Traditions of Childhood and Normativity in Australia's Western Desert  
Ute Eickelkamp (Ruhr University Bochum (RUB))

Paper short abstract:

This paper explores how Aboriginal children in a remote community create their own understandings of 'tradition'. Using phenomenological and psychoanalytical forms of interpretation, it is argued that an ethnography of children's experience of tradition illuminates the production of normativity.

Paper long abstract:

How do children in a remote Aboriginal community experience 'tradition'? Rather than focusing on knowledge transfer from the older to the younger generation, this paper explores how children create their own traditions and understandings of the term, especially in their play and through group dynamics ­ for themselves, in relation to their local community, and with a view to non-Aboriginal Australia. Brief consideration is also given to the memories and paradigmatic views of childhood held by adults, thus highlighting some aspects of continuity and change.

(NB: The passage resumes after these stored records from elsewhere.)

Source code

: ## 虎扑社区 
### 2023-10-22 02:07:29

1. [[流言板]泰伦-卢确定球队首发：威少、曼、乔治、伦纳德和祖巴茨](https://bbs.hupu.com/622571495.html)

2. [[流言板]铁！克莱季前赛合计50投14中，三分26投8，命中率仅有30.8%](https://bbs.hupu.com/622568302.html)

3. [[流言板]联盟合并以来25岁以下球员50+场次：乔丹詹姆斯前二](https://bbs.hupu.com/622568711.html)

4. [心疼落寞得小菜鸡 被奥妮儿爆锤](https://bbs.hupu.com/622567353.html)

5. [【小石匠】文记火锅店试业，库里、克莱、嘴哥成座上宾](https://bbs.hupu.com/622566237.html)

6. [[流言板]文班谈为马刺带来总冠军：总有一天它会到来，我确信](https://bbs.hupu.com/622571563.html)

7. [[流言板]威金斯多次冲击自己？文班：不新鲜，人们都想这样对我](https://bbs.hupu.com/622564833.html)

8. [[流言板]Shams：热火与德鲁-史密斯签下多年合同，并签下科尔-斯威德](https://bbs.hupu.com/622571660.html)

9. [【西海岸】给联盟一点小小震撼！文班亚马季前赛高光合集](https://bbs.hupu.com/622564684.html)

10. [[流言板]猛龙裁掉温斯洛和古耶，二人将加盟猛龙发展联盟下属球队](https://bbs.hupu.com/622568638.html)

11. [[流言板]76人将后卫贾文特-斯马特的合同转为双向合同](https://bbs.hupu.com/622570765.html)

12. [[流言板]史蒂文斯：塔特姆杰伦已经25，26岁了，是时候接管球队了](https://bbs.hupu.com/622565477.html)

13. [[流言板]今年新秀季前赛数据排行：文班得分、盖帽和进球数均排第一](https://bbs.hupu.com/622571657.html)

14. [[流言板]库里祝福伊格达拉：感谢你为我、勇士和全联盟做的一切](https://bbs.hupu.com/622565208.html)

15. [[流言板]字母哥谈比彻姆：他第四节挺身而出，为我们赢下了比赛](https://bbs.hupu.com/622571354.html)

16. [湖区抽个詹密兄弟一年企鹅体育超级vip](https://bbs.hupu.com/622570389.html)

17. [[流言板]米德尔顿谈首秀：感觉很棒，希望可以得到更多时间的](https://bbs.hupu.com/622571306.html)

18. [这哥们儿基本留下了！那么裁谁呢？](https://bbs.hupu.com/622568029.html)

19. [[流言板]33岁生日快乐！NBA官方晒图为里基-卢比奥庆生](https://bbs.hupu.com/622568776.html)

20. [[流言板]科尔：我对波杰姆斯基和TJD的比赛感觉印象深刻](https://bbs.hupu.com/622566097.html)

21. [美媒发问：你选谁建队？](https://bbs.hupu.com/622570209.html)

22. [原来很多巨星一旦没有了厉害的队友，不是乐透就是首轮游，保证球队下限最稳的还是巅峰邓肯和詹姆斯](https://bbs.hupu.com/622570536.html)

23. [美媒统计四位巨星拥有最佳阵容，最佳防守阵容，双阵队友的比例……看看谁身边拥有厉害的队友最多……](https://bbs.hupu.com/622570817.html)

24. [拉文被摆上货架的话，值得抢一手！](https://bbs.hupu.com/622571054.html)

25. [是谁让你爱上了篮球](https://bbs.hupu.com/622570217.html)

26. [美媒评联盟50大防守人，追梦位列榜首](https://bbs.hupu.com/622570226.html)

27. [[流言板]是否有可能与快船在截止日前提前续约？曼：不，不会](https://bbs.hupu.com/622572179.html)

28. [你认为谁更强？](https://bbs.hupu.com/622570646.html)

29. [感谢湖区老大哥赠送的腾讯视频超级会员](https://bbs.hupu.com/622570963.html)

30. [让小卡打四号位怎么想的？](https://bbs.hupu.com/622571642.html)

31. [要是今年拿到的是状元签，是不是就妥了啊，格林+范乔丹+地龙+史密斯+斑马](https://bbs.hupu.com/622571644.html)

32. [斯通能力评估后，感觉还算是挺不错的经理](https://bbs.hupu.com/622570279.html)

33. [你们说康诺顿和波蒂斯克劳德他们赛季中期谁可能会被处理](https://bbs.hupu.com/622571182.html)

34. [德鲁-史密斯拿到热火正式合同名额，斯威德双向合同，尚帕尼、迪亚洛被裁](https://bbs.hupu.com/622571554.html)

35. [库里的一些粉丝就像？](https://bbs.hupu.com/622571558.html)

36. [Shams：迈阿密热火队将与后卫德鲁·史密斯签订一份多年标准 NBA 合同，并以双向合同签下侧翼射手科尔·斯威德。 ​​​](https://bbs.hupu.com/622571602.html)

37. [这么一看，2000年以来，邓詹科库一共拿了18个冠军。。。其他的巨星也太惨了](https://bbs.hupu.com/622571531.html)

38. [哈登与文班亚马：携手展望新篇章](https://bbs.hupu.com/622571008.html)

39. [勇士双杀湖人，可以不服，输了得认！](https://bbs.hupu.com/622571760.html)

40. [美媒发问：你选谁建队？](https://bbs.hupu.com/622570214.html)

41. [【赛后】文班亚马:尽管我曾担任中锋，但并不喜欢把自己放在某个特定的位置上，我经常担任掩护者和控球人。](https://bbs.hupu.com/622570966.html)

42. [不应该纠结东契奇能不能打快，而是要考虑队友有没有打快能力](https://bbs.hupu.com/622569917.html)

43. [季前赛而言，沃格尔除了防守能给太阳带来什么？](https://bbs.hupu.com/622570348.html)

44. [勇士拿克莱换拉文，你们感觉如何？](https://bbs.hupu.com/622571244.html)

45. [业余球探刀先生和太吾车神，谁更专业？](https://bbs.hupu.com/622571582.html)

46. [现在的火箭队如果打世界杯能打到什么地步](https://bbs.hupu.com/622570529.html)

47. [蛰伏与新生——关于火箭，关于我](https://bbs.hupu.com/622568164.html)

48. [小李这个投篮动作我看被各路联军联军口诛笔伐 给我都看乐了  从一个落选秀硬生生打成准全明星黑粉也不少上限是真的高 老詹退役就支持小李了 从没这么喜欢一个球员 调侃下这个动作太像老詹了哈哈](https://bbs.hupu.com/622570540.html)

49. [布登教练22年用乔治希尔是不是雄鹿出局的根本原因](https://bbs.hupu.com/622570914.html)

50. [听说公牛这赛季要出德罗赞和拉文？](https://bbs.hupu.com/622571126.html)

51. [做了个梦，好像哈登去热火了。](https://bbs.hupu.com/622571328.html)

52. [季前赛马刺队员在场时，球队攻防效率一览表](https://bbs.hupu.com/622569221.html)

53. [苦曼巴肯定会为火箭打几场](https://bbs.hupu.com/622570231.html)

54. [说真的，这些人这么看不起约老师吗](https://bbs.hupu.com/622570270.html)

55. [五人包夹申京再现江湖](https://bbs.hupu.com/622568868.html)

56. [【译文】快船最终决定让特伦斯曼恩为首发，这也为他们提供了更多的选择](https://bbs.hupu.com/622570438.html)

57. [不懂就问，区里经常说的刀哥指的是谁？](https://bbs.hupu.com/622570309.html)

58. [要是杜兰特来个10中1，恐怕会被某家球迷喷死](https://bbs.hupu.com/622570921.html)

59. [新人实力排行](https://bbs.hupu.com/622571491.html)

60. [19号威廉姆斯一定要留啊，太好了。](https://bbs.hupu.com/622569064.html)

It is argued that an ethnographic analysis of children's experience of tradition in the context of their everyday life is of considerable epistemological value: it can shed light on the production of normativity. Specifically, and drawing on phenomenological and psychoanalytical techniques of interpretation, I outline how an analysis might proceed that shows how children perceive time and power, and generate history, authority and a collective identity. An understanding of children's normative practices ­ and by implication 'deviance' - seems especially needed at a time when the Australian Government has launched far-reaching 'crisis interventions' with the declared aim of combating child sexual abuse in remote Aboriginal communities. The discussion is based on an ethnographic study over three years of children in a remote Aboriginal community on Anangu Pitjantjatjara Yankunytjatjara (APY) Lands in the eastern part of Australia's Western Desert.